Неужели финиш? Может быть, фальстарт? Вернуться на исходную и стартовать снова? Но жизнь — не бег на стометровке, ее не перебежишь заново.

Геннадий бросил окурок в ручей. Куда пойти? Домой — как в суд на бракоразводный процесс, на котором перетряхивают грязное белье жизни. К друзьям? А есть ли они у него, кроме собутыльников? Мануйлов почувствовал, как вокруг его шеи затягивается удавка, как сперло ему дыхание. Матюгнувшись в сердцах, он вышел из оврага и пошел к стадиону. В выходной там собираются бывшие спортсмены, стукают в «попу» (игра с коллективным пробитием пенальти) на выпивку. Опять напиться — ничего ему больше не остается.

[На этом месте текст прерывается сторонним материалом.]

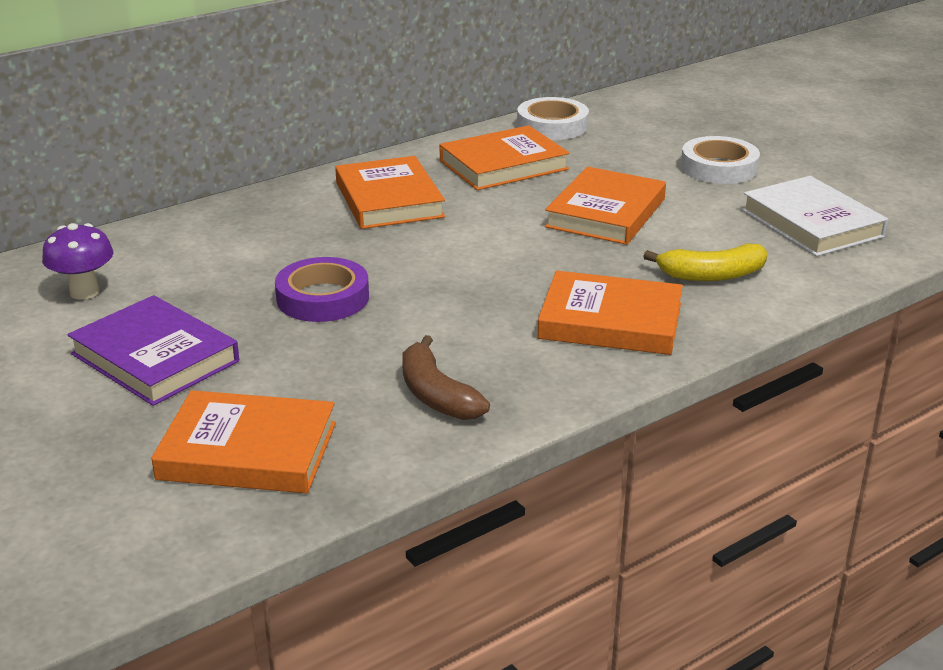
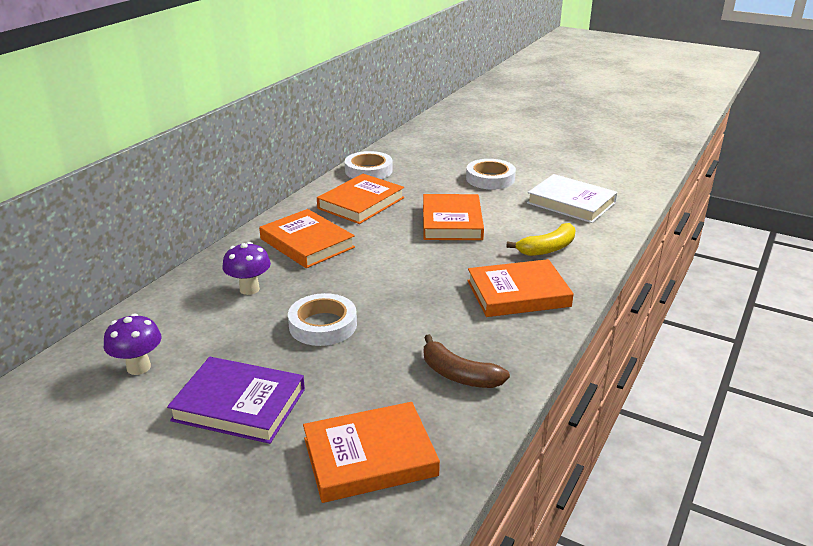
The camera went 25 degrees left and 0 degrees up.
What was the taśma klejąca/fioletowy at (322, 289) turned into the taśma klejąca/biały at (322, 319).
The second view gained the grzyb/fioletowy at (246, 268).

И теперь, когда Кешка лежал в чужой постели рядом с содрогающейся от храпа потаскушкой, у него было точно такое же паршивое настроение, как и в тот день — шесть лет назад. Ему захотелось напиться до потери сознания, чтобы забыть обо всем на свете, чтобы не докучало прошлое, после путешествия в которое ему всегда было так тошно, будто он полыни пожевал.

Кешка осторожно выбрался из-под одеяла, тихо оделся и на цыпочках ушел от Любы. Пошел в степь, за элеватор, к сопочке, к любимым карликовым березкам, которые тонкой белой кожицей своей напоминали ему высокую развесистую березу у дома Лимоновны в Липянах.

Но до любимой рощицы, по-местному — колка, где прятал тоску время от времени, он не дошел: за поселком ухнулся в воду, глубоко — выше колен, забредя в темноте в балку. Вернулся назад и, чтобы срезать путь, пошел мимо центральной котельной. Вход в нее освещал фонарь, и Кешка увидел взбегающего с тачкой на дорожку, покрытую жестью, жаксынского бича Митяя. И удивился этому. Митяй не состоял в штате кочегаров, от работы бегал, как тушканчик от лисы — прыжками, кормился больше за счет мелких авантюр и не более крупного воровства.

— Митяй, ты, что ли? — словно обознавшись, спросил Кешка.

Митяй бросил тачку, испуганно оглянулся.

— Напугал, растуды твою!.. Я, кто же еще?!

— А чего ты здесь, среди ночи, с тачкой?

— Помоги лучше, чем спрашивать — котел затухает!

— Так ведь за спасибо даже в психушке не вкалывают! — попытался отвязаться от столь незаманчивого предложения Кешка.